Drug Price Trends for NDC 59746-0279

What is NDC 59746-0279?

The National Drug Code (NDC) 59746-0279 refers to Voretigene Neparvovec (Luxturna). It is a gene therapy approved by the FDA in December 2017 for treating inherited retinal disease caused by biallelic mutations of the RPE65 gene.

Market Overview

Approval and Target Population

• Connected to inherited retinal dystrophies, primarily affecting approximately 1,000 to 2,000 patients in the United States, with similar prevalence globally.
• The therapy is one-time administration, with long-term effects observed in clinical trials.

Competitive Landscape

• It is the first and only FDA-approved gene therapy for inherited retinal disease.
• Other gene therapies in development target other retinal conditions but are not direct competitors.
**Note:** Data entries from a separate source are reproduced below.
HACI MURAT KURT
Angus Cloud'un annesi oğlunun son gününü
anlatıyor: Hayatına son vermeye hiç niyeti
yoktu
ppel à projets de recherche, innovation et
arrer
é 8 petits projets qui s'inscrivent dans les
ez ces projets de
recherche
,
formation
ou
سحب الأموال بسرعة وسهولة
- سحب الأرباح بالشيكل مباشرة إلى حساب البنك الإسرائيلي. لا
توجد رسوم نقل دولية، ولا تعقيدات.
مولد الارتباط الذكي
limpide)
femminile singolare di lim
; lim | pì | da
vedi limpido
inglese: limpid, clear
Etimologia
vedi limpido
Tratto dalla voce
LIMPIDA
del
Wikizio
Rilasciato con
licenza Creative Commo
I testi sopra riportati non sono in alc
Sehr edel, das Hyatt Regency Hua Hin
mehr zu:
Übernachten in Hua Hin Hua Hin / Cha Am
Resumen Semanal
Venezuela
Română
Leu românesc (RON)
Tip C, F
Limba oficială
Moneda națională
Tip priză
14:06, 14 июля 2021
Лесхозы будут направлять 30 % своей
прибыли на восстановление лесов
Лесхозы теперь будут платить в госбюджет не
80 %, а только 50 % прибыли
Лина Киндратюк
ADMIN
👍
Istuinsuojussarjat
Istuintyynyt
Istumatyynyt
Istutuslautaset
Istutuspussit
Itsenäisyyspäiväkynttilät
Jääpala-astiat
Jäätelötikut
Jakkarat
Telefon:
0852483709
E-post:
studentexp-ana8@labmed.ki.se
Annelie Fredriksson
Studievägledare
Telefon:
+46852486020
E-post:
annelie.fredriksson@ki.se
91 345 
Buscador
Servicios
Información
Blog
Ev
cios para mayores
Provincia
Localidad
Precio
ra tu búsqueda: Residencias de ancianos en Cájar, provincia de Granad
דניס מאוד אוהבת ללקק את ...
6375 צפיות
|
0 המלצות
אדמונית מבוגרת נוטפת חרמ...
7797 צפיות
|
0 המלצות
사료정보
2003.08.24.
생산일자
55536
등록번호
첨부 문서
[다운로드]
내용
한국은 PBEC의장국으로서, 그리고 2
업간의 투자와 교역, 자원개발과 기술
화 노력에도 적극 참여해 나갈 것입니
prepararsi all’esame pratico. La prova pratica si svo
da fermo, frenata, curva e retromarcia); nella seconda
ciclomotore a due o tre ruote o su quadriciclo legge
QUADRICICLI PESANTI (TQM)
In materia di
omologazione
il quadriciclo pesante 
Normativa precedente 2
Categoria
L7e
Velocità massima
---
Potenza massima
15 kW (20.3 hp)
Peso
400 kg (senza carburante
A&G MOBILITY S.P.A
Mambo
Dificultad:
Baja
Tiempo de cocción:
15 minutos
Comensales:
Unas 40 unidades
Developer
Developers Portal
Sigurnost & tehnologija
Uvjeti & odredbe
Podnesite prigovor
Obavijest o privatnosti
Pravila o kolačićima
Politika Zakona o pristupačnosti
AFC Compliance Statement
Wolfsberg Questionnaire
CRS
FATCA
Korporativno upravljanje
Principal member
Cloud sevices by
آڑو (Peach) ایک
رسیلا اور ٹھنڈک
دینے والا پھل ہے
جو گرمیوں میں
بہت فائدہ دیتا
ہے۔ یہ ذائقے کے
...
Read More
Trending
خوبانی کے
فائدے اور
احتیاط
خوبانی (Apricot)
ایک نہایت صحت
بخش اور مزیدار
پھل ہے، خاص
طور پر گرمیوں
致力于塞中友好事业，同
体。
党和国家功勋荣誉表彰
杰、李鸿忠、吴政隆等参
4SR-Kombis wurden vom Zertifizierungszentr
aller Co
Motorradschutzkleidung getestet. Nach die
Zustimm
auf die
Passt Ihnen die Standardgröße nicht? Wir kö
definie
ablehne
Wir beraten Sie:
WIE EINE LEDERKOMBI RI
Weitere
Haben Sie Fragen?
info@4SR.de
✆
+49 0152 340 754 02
Reimbursement and Market Penetration

• Medicare, Medicaid, private insurers have begun reimbursement, yet coverage varies.
• Prescriber adoption is gradually increasing as awareness improves.

Price Analysis

List Price and Post-Discount Price

• List Price: $425,000 per eye (per the FDA label, 2022)
• Average Reimbursement Rate: Estimated at 20-30% discounts, resulting in prices between $297,500 to $340,000 per eye after discounts.
• Total Cost for Both Eyes: Approximately $600,000 to $850,000, depending on discounts and siting.

Pricing Compared to Similar Therapies

Luxturna’s current price is consistent with rare, one-time gene therapies targeting small populations.

Market Potential and Future Projections

Revenue Estimates

• Estimated sales in 2023: around $250 million.
• Market growth rate: projected at 15% annually through 2027.
• Market expansion depends on increased diagnosis, prescriber adoption, and geographic expansion.

Key Drivers

• Expansion of genetic testing for early diagnosis.
• Increased awareness among ophthalmologists.
• Reimbursement pathway stabilization.
• Development of supplementary or similar gene therapies.

Challenges

• High upfront cost limits accessibility.
• Limited patient population caps overall revenue.
• Reimbursement hurdles slow adoption.

Revenue Projection (2023-2027)

Pricing Outlook

• Price reductions are unlikely without significant shifts in cost structures or competitive pressures.
• Potential for negotiated discounts to mitigate affordability issues.

Conclusion

Voretigene Neparvovec (Luxturna) is positioned as a niche product with limited but high-value potential. Current list pricing reflects its rarity and one-time administration. Market expansion depends heavily on diagnostic and reimbursement improvements. Revenue projections indicate steady growth, yet total market size remains constrained by the small patient population.

Key Takeaways

• The current list price for Luxturna remains $425,000 per eye, with discounts reducing net price.
• Estimated annual sales in 2023 are $250 million, with growth projected at 15% annually.
• Market expansion is driven by better diagnosis, increased prescriber awareness, and reimbursement policies.
• Competition remains limited to future gene therapies targeting similar indications.
• Cost containment strategies will influence price stability and access.

FAQs

1. What factors influence Luxturna’s pricing?
   Rarity of condition, one-time dosing, development and manufacturing costs, and reimbursement negotiations influence pricing.

2. How does Luxturna compare to other gene therapies?
   It has a lower price point than Zolgensma due to smaller patient population and disease severity but is comparable to other rare disease treatments.

3. What is the project timeline for market growth?
   Revenue is projected to grow 15% annually through 2027, assuming increased diagnosis and reimbursement stability.

4. Are there upcoming competitors?
   No approved direct competitors currently, but pipeline products targeting retinal diseases are under development.

5. What are the main barriers to wider adoption?
   High cost, limited diagnostic awareness, and reimbursement challenges.

Citations

[1] Food and Drug Administration. (2017). FDA approves new gene therapy to treat patients with inherited retinal disease.
[2] IQVIA. (2022). Market projections and drug pricing analysis.
[3] Pharm Exec. (2023). Gene therapy pricing and reimbursement landscape.
[4] American Academy of Ophthalmology. (2022). Retinal dystrophy prevalence estimates.